1-1-2月下の誓い

 はぁ、はぁ、はぁ、はぁ……


 夜の闇の中を、必死になって走り続けた。

 いきなり起こされて、早く逃げなさいと言われた。

 外に出ると、村のあちこちから火の手と悲鳴があがっている。


 ここにいては危ない。


 本能がそう告げた、足が自然に動き出す、必死に走り出す。何度も転んで、膝を擦りむいた、それでも立ち上がり、走り続けた。


 はぁ、はぁ、はぁ、はぁ……


 泣きながら走り続けた。何処へ逃げていいのかも分からずに、それでも必死に逃げた。


 逃げる途中、時折怖い声が聞こえる。


「そっちはどうだ、いないか、女のガキは!? 」

「いねぇな、男のガキばっかりだ! 」

「男のガキに用はねぇ! 面倒臭いから殺っちまいな。チッ! 何処に隠しやがった! 」

「徹底的に探し出せ! 女のガキはお宝だ! 」


 こっちはダメ! あっちへ、怖い声のしない方へ!

 向きを変えて走り出した途端、何かにぶつかって尻餅をついた。頭上から怖い声がする。


「おお、ガキだ! ガキがいるぞ! 」


 恐る恐る見上げると、知らない怖い顔のおじさんが見下ろしていた。

 別の怖いおじさんが、大声で怒鳴っている。


「女か!? 男か!? 」


 怖い顔のおじさんは、乱暴に私の服を脱がせて、物凄い力で足首を掴んで私を逆さまにして持ち上げ、高く掲げた。


「お宝だ! 」

「イャッホ~! 」


 下卑た歓声に包まれる不快感と、この上無い恐怖。


 痛い! 痛い! 痛い!

 放して! 放して! 放して!

 怖い! 怖い! 怖い!

 嫌だ! 嫌だ! 嫌だ!


 私は無理矢理臭い袋に押し込まれ、荷車に載せられた、中は他の捕らえられた女の子の泣き声で溢れている。


 助けて! お父さん、助けて!


  気が遠くなる程の時間を荷車で揺られ、恐怖と憔悴で涙が涸れた頃、荷車は止まった。

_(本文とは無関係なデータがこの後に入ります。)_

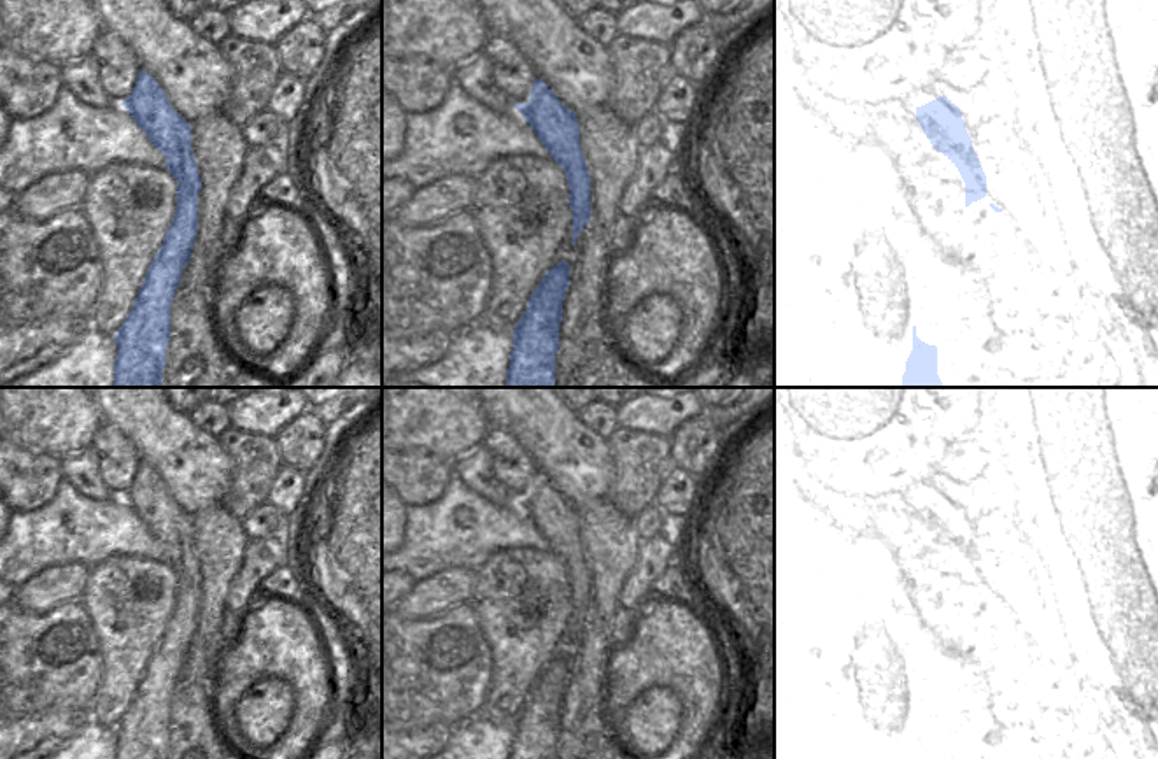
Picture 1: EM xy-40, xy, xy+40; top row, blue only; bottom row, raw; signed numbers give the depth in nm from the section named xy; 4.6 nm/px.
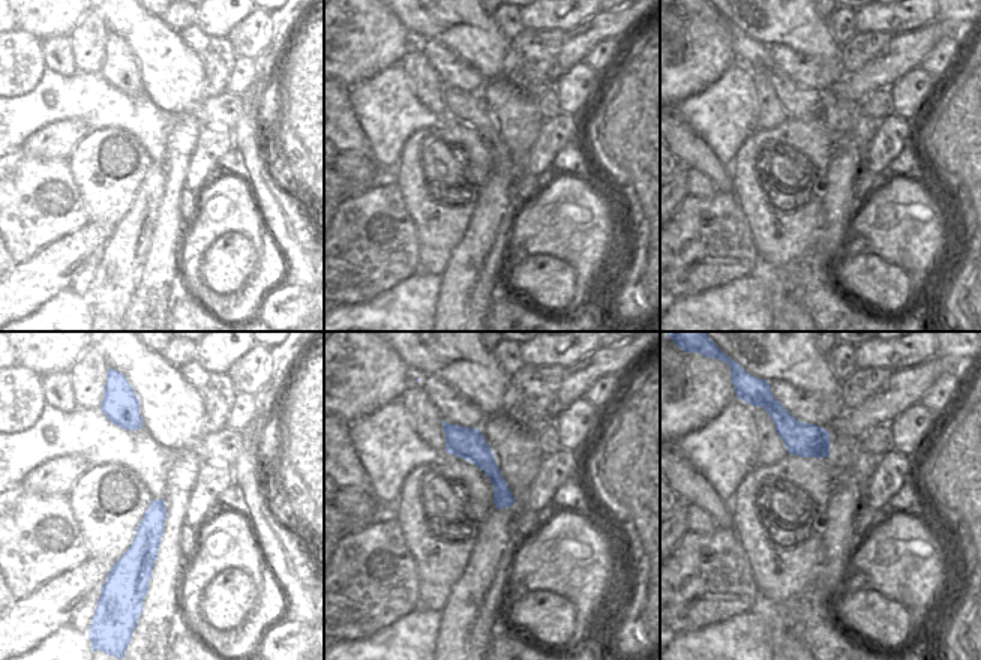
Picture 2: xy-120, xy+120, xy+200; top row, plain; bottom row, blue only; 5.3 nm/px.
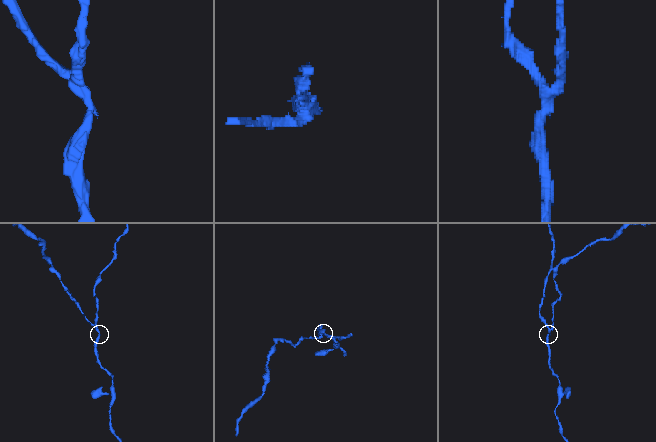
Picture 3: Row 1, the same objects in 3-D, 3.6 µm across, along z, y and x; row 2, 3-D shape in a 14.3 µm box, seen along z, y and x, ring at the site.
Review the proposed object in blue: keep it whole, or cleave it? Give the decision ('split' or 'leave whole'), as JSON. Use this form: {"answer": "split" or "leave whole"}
{"answer": "split"}

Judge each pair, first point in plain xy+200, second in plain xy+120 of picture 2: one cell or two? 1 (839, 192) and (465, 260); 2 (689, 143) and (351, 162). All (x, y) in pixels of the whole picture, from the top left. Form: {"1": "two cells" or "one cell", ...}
{"1": "one cell", "2": "two cells"}

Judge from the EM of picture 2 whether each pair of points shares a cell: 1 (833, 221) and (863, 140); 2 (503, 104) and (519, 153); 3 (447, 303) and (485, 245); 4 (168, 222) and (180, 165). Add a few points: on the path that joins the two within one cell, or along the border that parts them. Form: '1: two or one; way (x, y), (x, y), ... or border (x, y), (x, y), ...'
1: one; way (837, 201), (840, 176), (849, 159)
2: one; way (515, 116), (519, 123), (519, 141)
3: one; way (462, 288), (470, 281), (479, 260)
4: one; way (170, 209), (174, 179)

 袋のまま担ぎ上げられ、何処かへ運ばれて行く、女の子の悲鳴が聞こえてきた。

 悲鳴はだんだん近づいてくる、乱暴に床に下ろされ、袋から出され、恐怖の光景を目の当たりにした。


「お前達はもう、このウォーラン一家の売り物だ! その印を刻んでやるから有り難く思いな! 」


 泣き叫ぶ悲鳴と肉の焼ける臭い、恐怖に身体が凍りつく。


「次はお前か、楽しみにしてろよ。」


 嫌だ! どうしてそんな酷い事するの! 怖い! 助けて!

 真っ赤に焼けた『焼きごて』を掴み、脇腹に押し付けた。


「嫌ああああああああああああああああああああ! 」


 そこで目が覚めて、飛び起きた。


 大きく肩で息をする、乱れた呼吸を整える為に深呼吸。

 たった今見た悪夢を振り切る様に顔を上げる、目を開けると、そこには心配そうに見つめる子供達の顔、顔、顔、顔。


「こわいゆめみたの? マージおねえちゃん。」


 一番小さい女の子が、膝の上に登って来ておずおずと尋ねた。


「あはははは、お姉ちゃん、怖いオバケの夢見ちゃった。」

「だいじょうぶ? 」

「うん、大丈夫、ありがとね。」


 優しく微笑み答える、しかし女の子は自分の内心にわずかに残る恐怖を感じ取っているのか、未だ心配そうに見つめている。いけない、気分を変えなくちゃ。

 そう思った瞬間、ドアが開いた。


「マージお姉ちゃん、お水持って来たよ。」


 一番年長の(それでも十二歳位の)女の子が差し出すコップを受け取り、感謝して一気に飲み干す。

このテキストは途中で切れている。